Testo di Luca Sessa
Foto di Luca Sessa e Andrea Di Lorenzo
Guanciale, carciofi, pecorino, uova, trippa, abbacchio, coda, puntarelle: elencare gli ingredienti iconici della tradizione culinaria romana fa immediatamente sorgere un dubbio, “ma è possibile provare la cucina di mare nella capitale?”. Una domanda a cui da anni si risponde con i soliti 3-4 (facciamo anche qualcuno in più) nomi di ristoranti storici che danno vita a una proposta gastronomica che parte dal classico rombo con patate per giungere a carpacci e crudi. Se però si è in cerca di sperimentazione si deve necessariamente volgere lo sguardo verso il mare, a Fiumicino in particolare, dove Gianfranco Pascucci, Lele Usai e Marco Claroni da tempo sono divenuti il riferimento per il fine dining.
Qualcosa però inizia a muoversi anche in centro, nello specifico a Testaccio, storico quartiere che ospita alcune tra le più rinomate trattorie di Roma. Qui da poco più di un anno Paolo Fiorenza e Alessandro Bernabei hanno trovato una casa per il loro progetto Acquasanta, che sin dal sotto testo -“il mare nella sua essenza”- esplica la volontà di proporre una cucina di mare che prende spunto dai sapori classici per divenire moderna nelle consistenze e negli abbinamenti.
Così a pochi passi da luoghi caratteristici come Felice a Testaccio o Da Bucatino c’è un ambiente industriale con grandi vetrate, cucina a vista, luci soffuse e l’artigianalità in ogni singolo elemento, che contrappone alla forte romanità del quartiere un luogo che richiama atmosfere da ristorazione nord europea. Il pesce, protagonista assoluto del menu, proviene dal mare del litorale laziale direttamente dall’azienda ittica di Giuseppe De Angelis, uno dei soci, che acquista giornalmente all’asta di Anzio. Freschezza, qualità, stagionalità e versatilità diventano quindi le caratteristiche di un menu agile, basato su poche proposte per ogni tipologia di portata, cambiato con buona frequenza dallo chef Enrico Camponeschi.
Risotto alla crema di scampi, polvere di pomodoro e crema di mascarpone
Foto di Andrea Di Lorenzo
Una delle regole non scritte, ma fondamentali, del giornalismo gastronomico dice che un locale può essere valutato solo dopo esserci stati 2-3 volte, a distanza di tempo, per poterne cogliere i progressi.
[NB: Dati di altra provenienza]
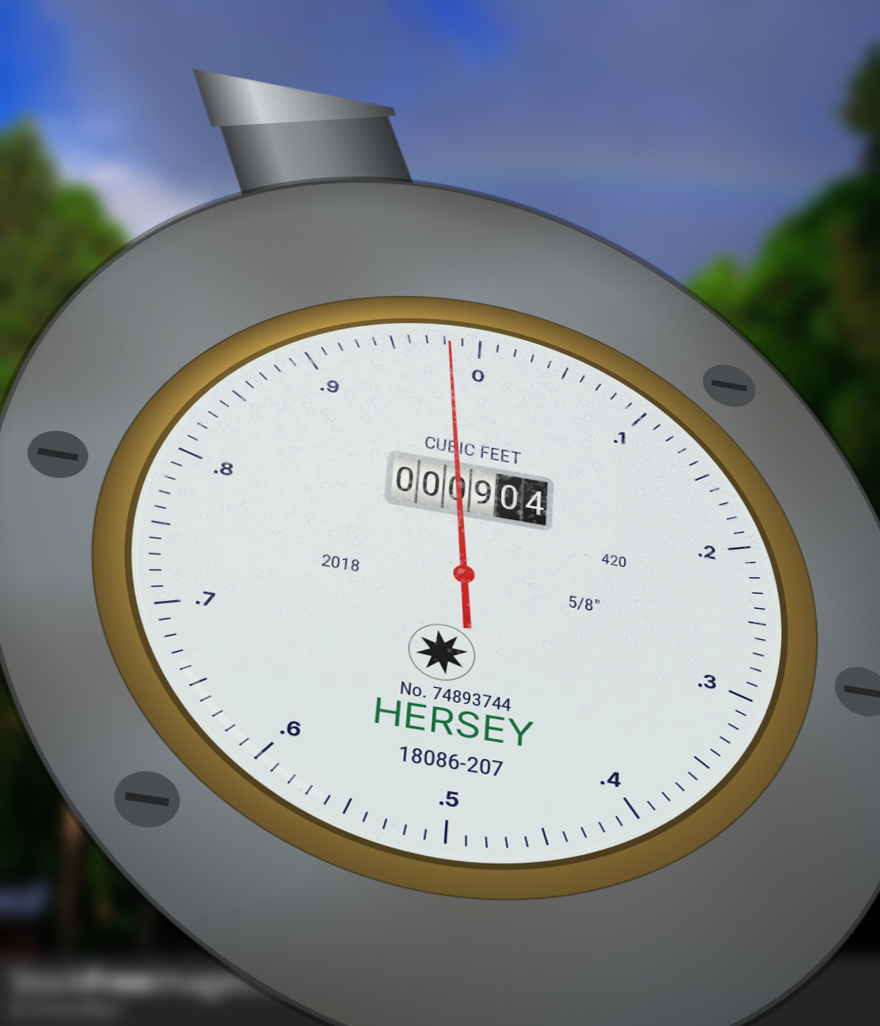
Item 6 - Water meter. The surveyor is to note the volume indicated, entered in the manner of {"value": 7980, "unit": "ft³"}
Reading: {"value": 903.98, "unit": "ft³"}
Ero stato a pranzo qui poco meno di un anno fa e avere un termine di paragone è risultato decisivo. Perché della mia prima esperienza ricordavo piatti equilibrati, buoni ma non indimenticabili, un passaggio probabilmente obbligato per iniziare a dar forma alla propria identità culinaria. Questo mio secondo passaggio da Acquasanta mi ha invece portato in una dimensione gastronomica completamente diversa, intrigante, stimolante, sorprendente.
Il cambio di marcia si percepisce sin dal benvenuto con la Cialda al nero con maionese di alici, l’Alice fritta e burro e alici e l’ottimo Gambero crudo con crema di zucchine e menta e mandorle. Tre autentici assaggi di mare, accompagnati dal Fiano “Roccamonfina” di Enoz, che introducono la Tartare di Tonno, pane croccante, pomodoro, basilico, una piacevole contrapposizione tra freschezza e sapidità e la golosa Cotoletta di mazzancolle, porcini, pimentón e aioli. La Zuppa di fregola (con fumetto, pomodoro, ombrina cruda, calamaro e cozze) è lo strumento ideale per constatare la qualità delle materie prime e il Risotto alla crema di scampi con polvere di pomodoro e crema di mascarpone metterebbe d’accordo gourmet e gourmand, affamati e appassionati: un piatto ineccepibile per tecnica, cottura e sapore.
Mini bomba con crema pasticciera
L’ultima portata salata è la più concettuale, quella più spigolosa ma al tempo stesso la tipica proposta che amo perché offre spunti di riflessione gastronomica: lo Sgombro, indivia arrosto, cachi e teriyaki è un piatto spigoloso, spiazzante, molto amaro, molto dolce, molto pungente, che però delinea un’idea culinaria personale, identitaria e temeraria. In chiusura c’è ancora spazio per le sorprese, prima con il Biscotto liquirizia e sorbetto al limone, un elegante versione del Liuk (il ghiacciolo che tutti abbiamo amato) poi con i divertenti Bottoncini di mela, pinoli caramellati, uvetta e brodo di speck, una riuscita interpretazione dello strudel e infine con la goduriosa Mini bomba con crema pasticcera da farcire in autonomia.